Jika bersandar pada Kamus Besar Bahasa Indonesia (KBBI), maka kemerdekaan yang dimaksud adalah keadaan (hal) berdiri sendiri (bebas, lepas, tidak terjajah lagi dan sebagainya). Dengan kata lain, mestinya bangsa Indonesia mampu secara maksimal memenuhi kebutuhan rakyatnya sendiri dan tidak lagi bergantung pada bangsa lain. Kenyataannya, hampir di setiap lini kebutuhan pokok (baik rakyat maupun pemerintah) masih mengimpor dari negara lain. Sementara itu, tidak dapat kita pungkiri jika sumber daya alam di tanah air Indonesia melimpah-ruah dari Sabang sampai Merauke.
Sungguh ironis jika negeri kita yang dikelilingi lautan luas ini, masih tergolong tinggi mengimpor garam dari negara lain. Mengutip data yang disampaikan Pelaksana Harian Direktur Jenderal Perdagangan Luar Negeri Gunaryo bahwa untuk impor garam konsumsi nasional tahun 2012, alokasi pemerintah mencapai angka 533.000 ton garam yang dibagi dalam dua tahap impor (id.berita.yahoo.com). Bukankah ini namanya membuang garam di lautan? Dimana integritas bangsa Indonesia sebagai negara yang merdeka, makmur dan sejahtera, jika garam saja masih ‘mengemis’ ke negara lain.

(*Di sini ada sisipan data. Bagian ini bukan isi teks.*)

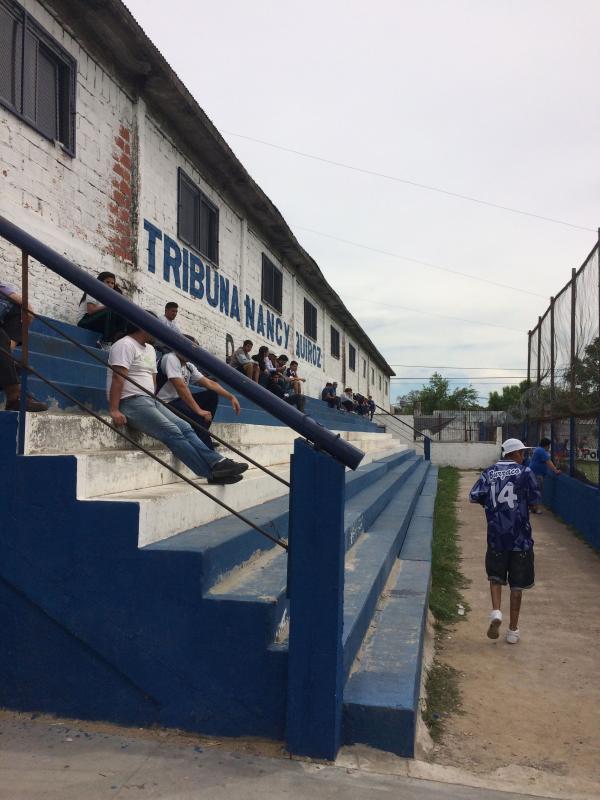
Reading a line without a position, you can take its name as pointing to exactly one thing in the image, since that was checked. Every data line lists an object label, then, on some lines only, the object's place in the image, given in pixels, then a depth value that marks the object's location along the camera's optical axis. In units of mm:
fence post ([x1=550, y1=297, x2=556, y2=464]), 14609
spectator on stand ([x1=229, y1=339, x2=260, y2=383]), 11016
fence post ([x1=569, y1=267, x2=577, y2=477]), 11245
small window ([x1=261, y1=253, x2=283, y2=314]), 15016
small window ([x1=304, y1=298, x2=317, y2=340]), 19812
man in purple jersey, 5578
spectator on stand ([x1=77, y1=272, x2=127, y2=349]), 6809
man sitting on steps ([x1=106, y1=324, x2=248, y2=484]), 4219
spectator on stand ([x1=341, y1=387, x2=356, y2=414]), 23125
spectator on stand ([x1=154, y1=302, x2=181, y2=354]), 7754
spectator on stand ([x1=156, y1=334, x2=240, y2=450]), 4961
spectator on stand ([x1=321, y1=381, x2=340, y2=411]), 20734
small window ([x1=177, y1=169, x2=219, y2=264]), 10242
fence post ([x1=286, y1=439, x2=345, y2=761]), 2963
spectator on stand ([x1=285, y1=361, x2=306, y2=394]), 14738
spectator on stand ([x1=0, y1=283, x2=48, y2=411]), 3881
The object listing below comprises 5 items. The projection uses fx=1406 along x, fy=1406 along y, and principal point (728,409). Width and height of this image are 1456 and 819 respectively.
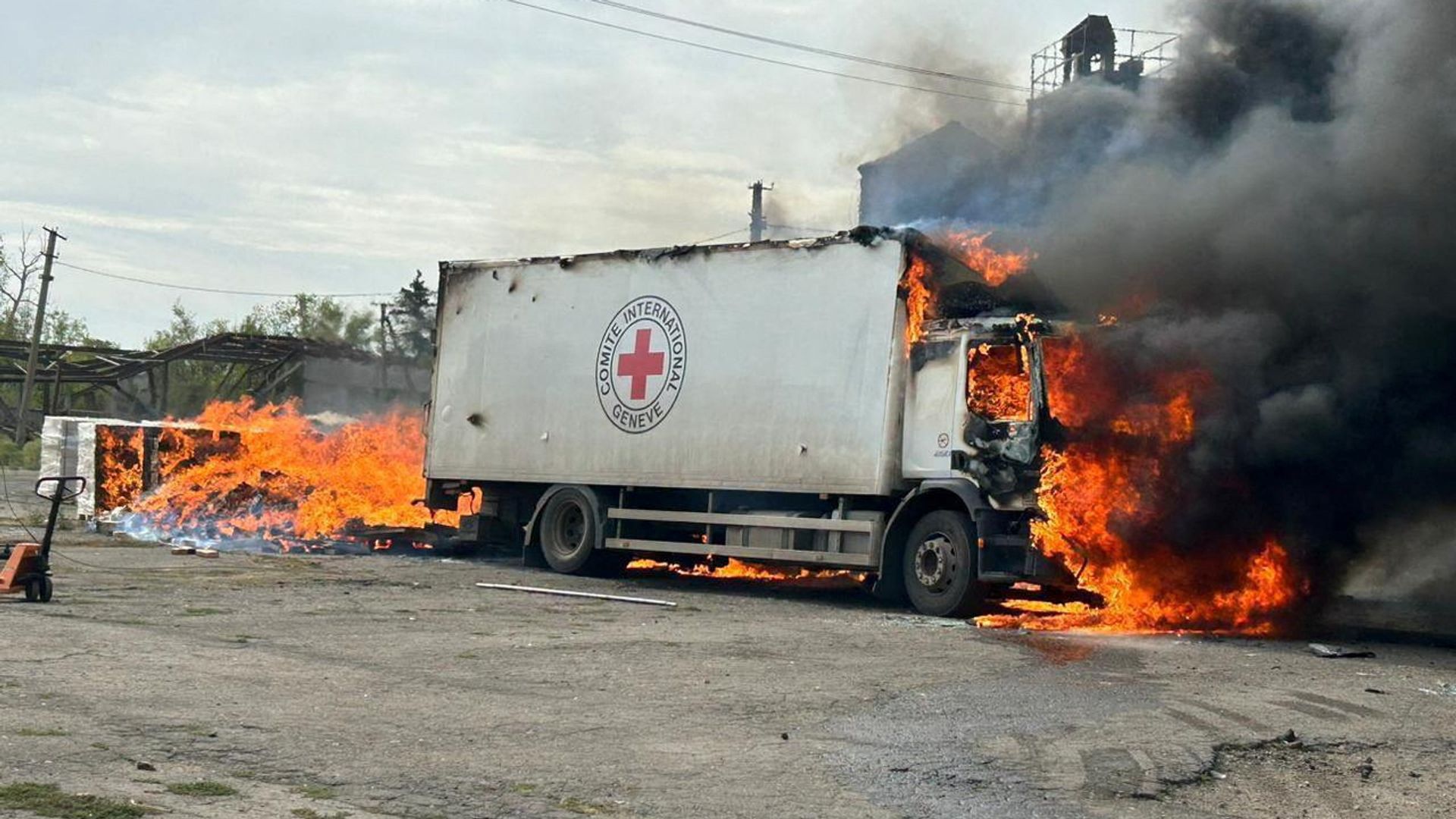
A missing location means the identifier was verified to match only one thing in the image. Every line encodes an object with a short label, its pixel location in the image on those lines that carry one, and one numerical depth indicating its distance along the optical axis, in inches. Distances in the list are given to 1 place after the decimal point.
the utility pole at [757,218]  1965.2
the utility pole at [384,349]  1551.4
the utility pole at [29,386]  1619.1
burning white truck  505.7
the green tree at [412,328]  1599.4
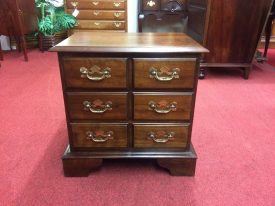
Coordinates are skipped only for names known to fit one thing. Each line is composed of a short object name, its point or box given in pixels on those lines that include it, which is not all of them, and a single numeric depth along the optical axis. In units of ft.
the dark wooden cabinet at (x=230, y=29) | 6.84
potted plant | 10.14
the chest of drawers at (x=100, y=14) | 10.25
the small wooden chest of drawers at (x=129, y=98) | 2.96
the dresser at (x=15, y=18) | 8.68
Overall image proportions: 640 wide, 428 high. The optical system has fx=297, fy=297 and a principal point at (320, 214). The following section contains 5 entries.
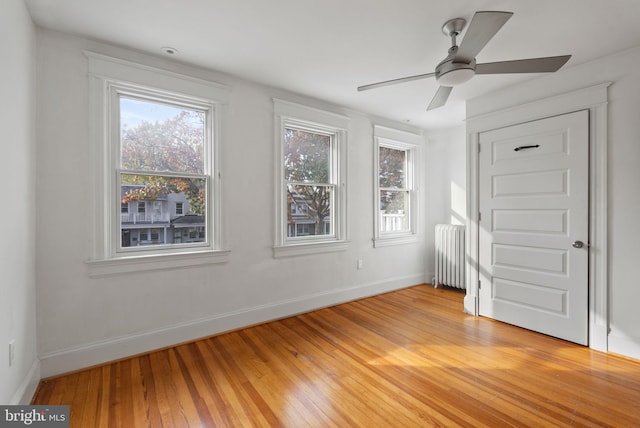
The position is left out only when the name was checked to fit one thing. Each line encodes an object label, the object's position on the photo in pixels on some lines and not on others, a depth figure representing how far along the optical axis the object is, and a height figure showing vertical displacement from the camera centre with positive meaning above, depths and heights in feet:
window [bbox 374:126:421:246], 14.60 +1.32
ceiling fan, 5.62 +3.27
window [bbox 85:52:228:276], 8.00 +1.42
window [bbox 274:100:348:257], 11.32 +1.31
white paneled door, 9.14 -0.48
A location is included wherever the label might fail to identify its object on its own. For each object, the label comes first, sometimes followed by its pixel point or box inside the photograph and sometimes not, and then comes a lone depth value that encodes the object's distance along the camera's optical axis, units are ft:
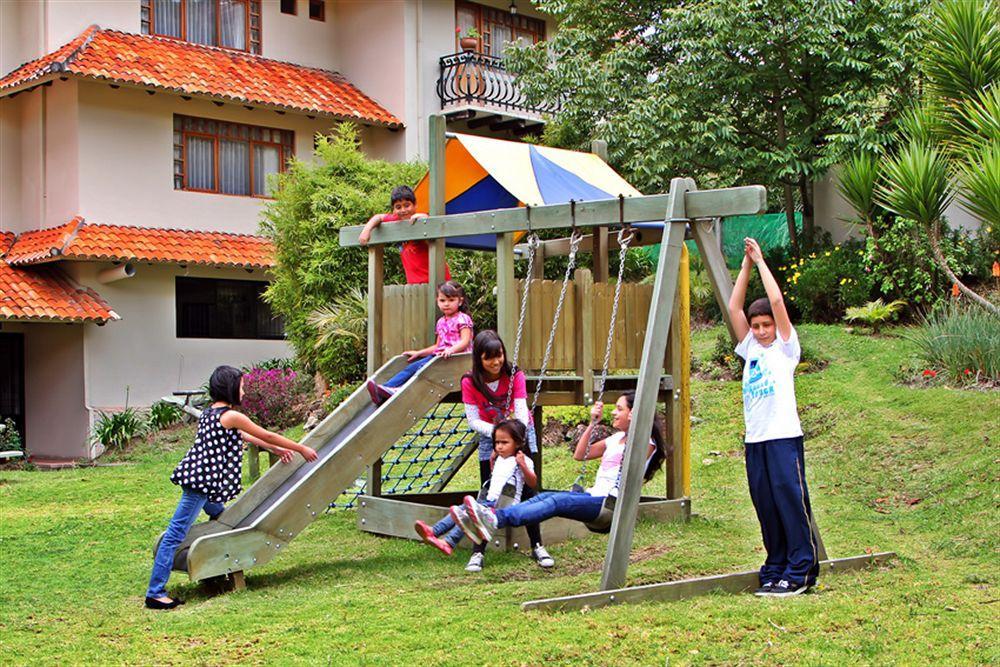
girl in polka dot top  27.22
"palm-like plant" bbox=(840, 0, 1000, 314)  37.91
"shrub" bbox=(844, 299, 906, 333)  60.70
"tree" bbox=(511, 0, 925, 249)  67.00
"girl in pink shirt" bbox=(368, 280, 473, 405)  33.04
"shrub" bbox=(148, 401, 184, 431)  72.74
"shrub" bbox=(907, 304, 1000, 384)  47.47
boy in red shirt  35.53
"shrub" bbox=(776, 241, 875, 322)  64.08
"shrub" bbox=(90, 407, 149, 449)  70.38
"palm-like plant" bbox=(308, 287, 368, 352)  64.44
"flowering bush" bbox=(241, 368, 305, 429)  65.05
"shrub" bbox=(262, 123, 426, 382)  66.28
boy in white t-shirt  24.58
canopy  34.73
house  72.64
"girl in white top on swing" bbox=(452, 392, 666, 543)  27.94
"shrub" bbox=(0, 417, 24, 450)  67.72
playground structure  26.94
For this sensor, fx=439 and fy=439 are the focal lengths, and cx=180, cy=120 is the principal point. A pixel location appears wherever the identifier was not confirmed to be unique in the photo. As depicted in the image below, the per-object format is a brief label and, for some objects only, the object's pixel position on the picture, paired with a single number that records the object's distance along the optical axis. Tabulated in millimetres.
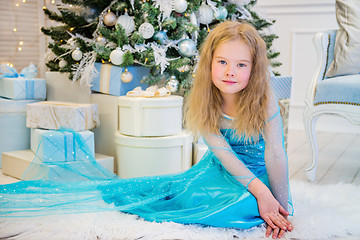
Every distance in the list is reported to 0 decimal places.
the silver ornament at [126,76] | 2039
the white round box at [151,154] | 1921
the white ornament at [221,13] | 2172
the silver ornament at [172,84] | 2037
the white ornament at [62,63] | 2332
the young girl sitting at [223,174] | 1349
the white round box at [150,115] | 1918
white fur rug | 1283
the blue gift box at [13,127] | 2209
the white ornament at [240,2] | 2284
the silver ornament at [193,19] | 2091
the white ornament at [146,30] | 1963
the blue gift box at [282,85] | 2293
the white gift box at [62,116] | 1965
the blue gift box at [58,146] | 1862
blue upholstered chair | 1923
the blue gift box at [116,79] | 2100
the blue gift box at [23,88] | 2260
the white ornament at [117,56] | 1987
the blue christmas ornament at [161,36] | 2036
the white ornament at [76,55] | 2180
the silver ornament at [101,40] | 2133
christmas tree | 1995
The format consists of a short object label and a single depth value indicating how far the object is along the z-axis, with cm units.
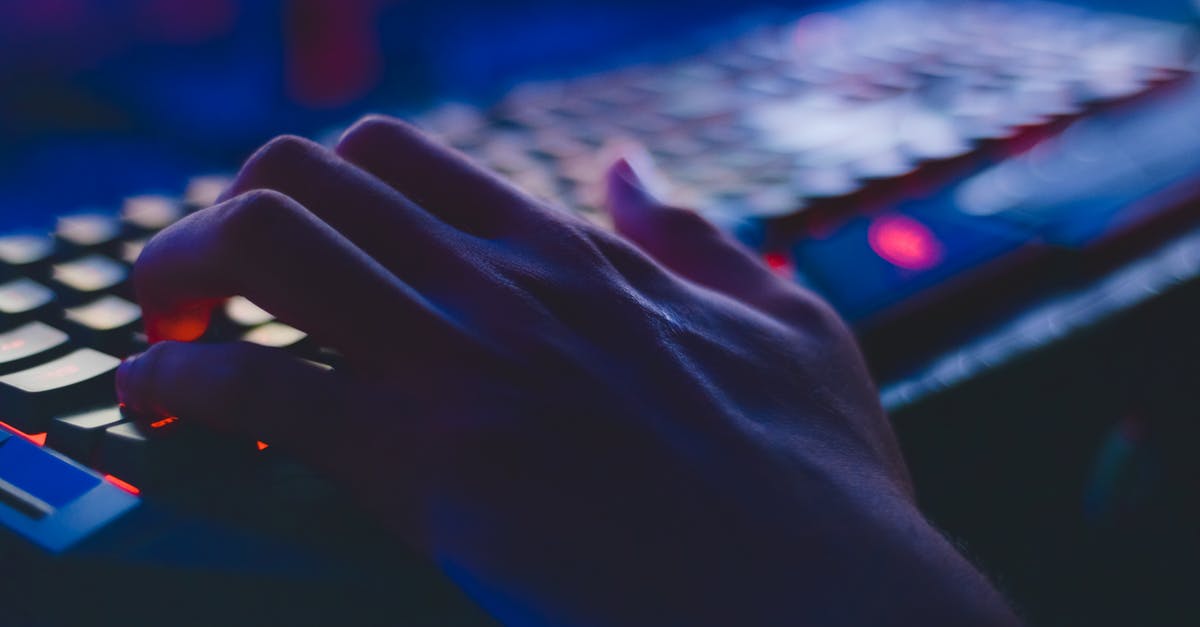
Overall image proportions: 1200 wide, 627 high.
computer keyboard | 38
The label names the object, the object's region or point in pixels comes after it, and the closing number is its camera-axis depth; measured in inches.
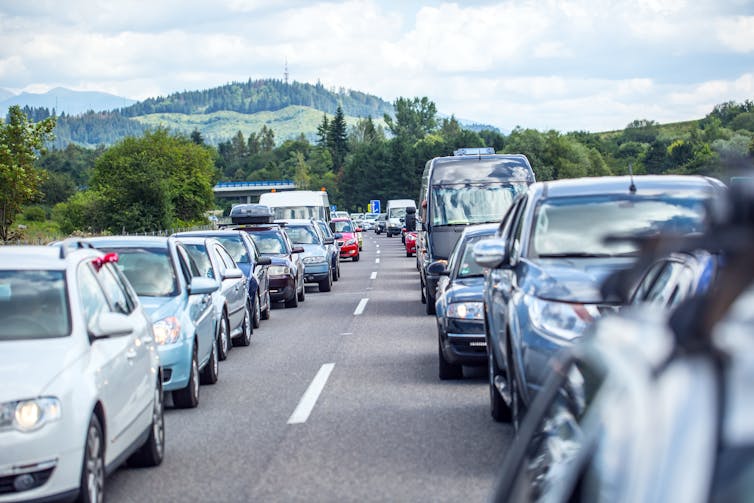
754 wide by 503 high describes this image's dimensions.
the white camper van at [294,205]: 1600.6
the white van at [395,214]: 3065.9
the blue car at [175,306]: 408.2
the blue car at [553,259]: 283.6
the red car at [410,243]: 1870.6
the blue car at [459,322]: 445.7
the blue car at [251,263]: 725.1
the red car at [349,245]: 1798.7
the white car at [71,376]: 231.6
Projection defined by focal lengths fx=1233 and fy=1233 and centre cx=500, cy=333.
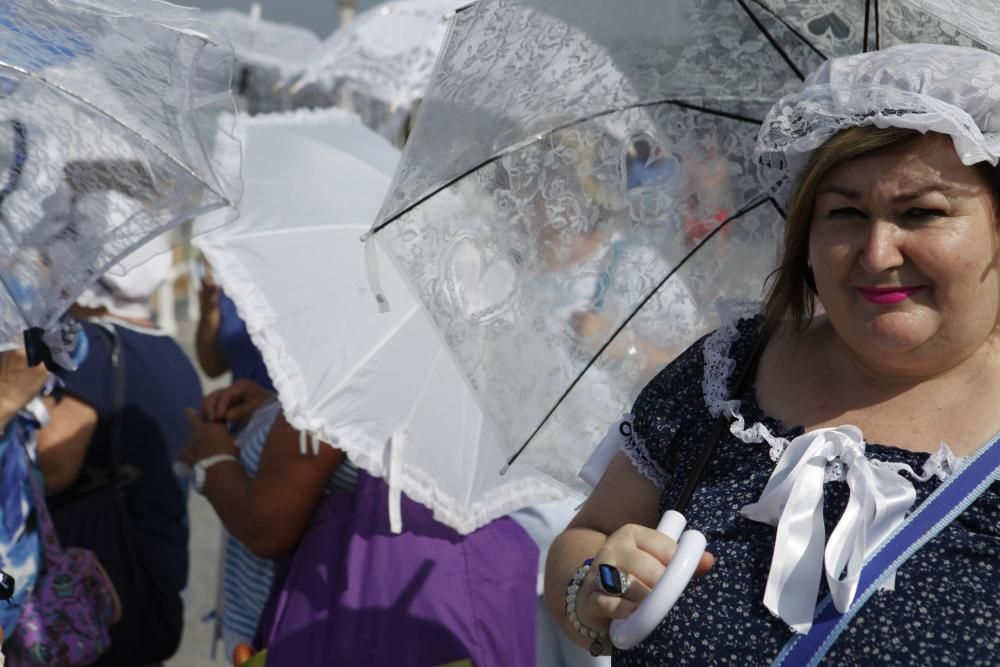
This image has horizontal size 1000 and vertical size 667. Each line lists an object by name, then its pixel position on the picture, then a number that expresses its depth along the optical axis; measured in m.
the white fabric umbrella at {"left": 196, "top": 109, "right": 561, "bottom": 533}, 2.61
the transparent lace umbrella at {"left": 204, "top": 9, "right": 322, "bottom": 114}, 9.93
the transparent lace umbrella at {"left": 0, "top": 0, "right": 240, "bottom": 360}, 2.15
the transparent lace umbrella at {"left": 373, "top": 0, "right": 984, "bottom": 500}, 2.10
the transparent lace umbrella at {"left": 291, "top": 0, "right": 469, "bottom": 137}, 6.54
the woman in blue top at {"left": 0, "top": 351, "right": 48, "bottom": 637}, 2.71
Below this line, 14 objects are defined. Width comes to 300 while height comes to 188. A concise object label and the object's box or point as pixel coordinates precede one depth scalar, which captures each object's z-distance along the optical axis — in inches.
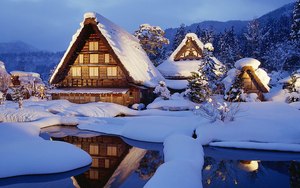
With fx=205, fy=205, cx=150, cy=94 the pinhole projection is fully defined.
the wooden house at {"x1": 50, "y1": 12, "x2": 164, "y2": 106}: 709.9
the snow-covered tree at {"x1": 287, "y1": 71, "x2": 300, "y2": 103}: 680.0
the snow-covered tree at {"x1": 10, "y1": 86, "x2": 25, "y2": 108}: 782.7
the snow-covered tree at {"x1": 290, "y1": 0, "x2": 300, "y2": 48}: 1050.7
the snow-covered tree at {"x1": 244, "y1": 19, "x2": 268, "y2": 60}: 1408.7
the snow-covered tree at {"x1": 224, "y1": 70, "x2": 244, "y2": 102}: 668.7
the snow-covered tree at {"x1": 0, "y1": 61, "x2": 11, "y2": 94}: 1282.0
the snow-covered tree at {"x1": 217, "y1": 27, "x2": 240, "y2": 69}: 1556.8
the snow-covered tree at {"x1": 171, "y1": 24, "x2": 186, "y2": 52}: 1818.4
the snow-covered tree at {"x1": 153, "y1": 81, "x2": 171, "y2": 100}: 775.1
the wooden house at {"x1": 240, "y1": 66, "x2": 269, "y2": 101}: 718.6
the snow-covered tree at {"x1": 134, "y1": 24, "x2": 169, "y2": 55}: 1307.8
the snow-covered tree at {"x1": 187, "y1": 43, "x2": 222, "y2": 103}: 704.4
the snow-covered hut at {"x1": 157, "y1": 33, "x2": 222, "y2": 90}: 1073.8
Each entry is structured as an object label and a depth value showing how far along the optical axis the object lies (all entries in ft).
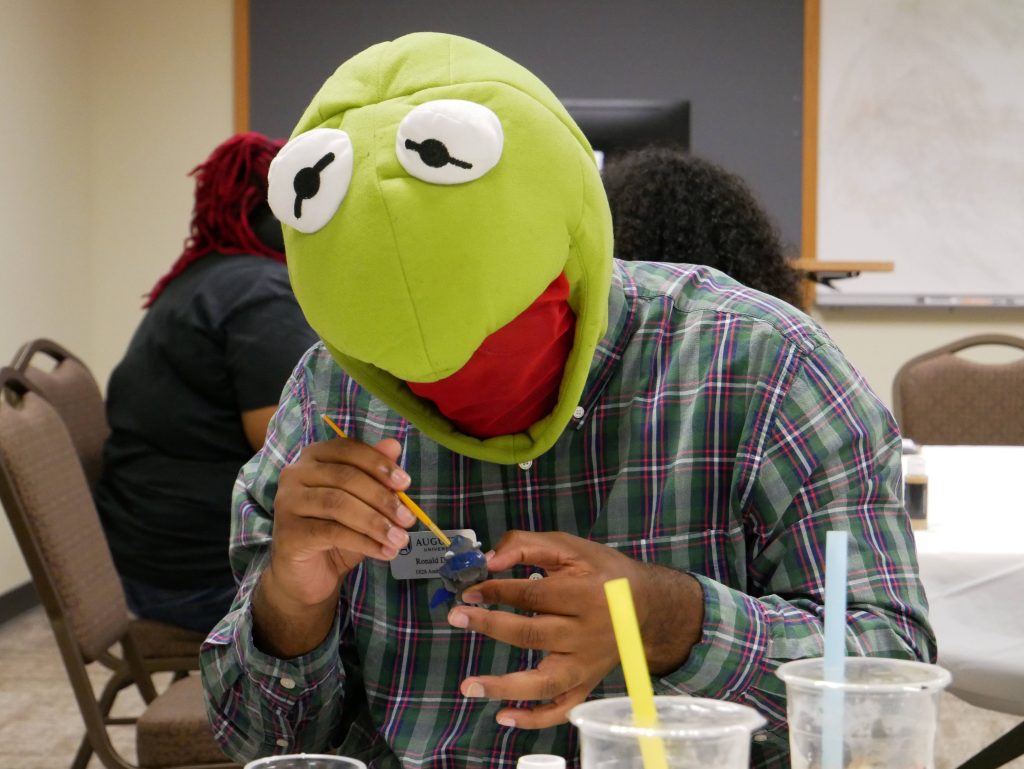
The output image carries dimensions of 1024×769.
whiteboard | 16.28
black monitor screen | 16.70
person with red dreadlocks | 7.39
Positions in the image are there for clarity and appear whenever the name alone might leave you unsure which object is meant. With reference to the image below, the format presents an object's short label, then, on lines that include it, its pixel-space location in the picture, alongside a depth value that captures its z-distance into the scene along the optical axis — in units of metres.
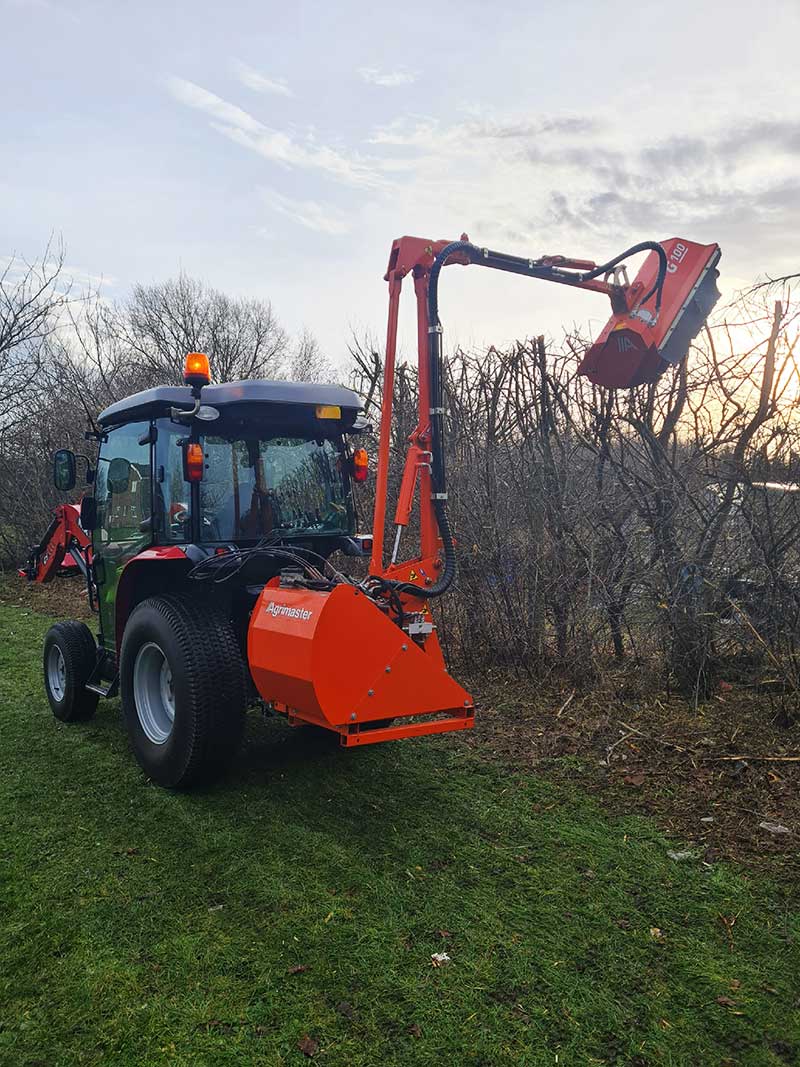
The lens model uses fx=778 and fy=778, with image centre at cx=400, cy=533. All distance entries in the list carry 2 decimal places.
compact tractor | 3.63
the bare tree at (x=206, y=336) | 26.41
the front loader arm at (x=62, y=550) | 5.97
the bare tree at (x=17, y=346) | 13.71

Dari data tersebut secara tidak langsung telah menggambarkan bahwa rakyat Indonesia masih belum terbebas dari cengkraman pihak-pihak tertentu. Tidak hanya garam, daging sapi pun bangsa kita masih impor dari negara tetangga. Sedangkan kita memiliki padang rumput yang luas dan berkualitas sebagai zona peternakan alami. Seyogyanya Indonesia tidak akan mengimpor beras, jika padi milik petani pribumi mendapat perhatian dan dukungan intensif dari pemerintah. Puncaknya, kita tidak perlu menunggu ‘serangan-serangan’ product asing jika setiap elemen dalam negeri telah bersatu untuk ‘Beli Indonesia’.
Dari uraian singkat tersebut, rakyat Indonesia yang merupakan bagian dari umat Islam dengan jumlah terbesar di dunia harus memperluas pemahaman akan hakikat kemerdekaan. Sehingga cita-cita kemerdekaan yang diperjuangkan para pahlawan tempo dulu, dapat diderivasikan secara menyeluruh melingkupi segala aspek kehidupan rakyat. Kemerdekaan yang tidak hanya sebatas pengakuan kedaulatan, namun kemerdekaan yang benar-benar mengantar rakyat Indonesia hidup bermartabat di mata dunia.
Hakikat Kemerdekaan
Merdeka dalam Perspektif Islam
Ajaran Islam melalui banyak hikmah telah menegaskan dengan jelas hakikat kemerdekaan dalam diri setiap umat manusia. Kemerdekaan sebagai makhluk Allah yang paling sempurna dan mulia dibanding makhluk-makhluk-Nya yang lain. Sebagaimana Allah berfirman, “Dan Sesungguhnya telah Kami muliakan anak-anak Adam, Kami angkut mereka di daratan dan di lautan, Kami beri mereka rezeki dari yang baik-baik dan Kami lebihkan mereka dengan kelebihan yang sempurna atas kebanyakan makhluk yang telah Kami ciptakan.” (QS al-Israa’: 70).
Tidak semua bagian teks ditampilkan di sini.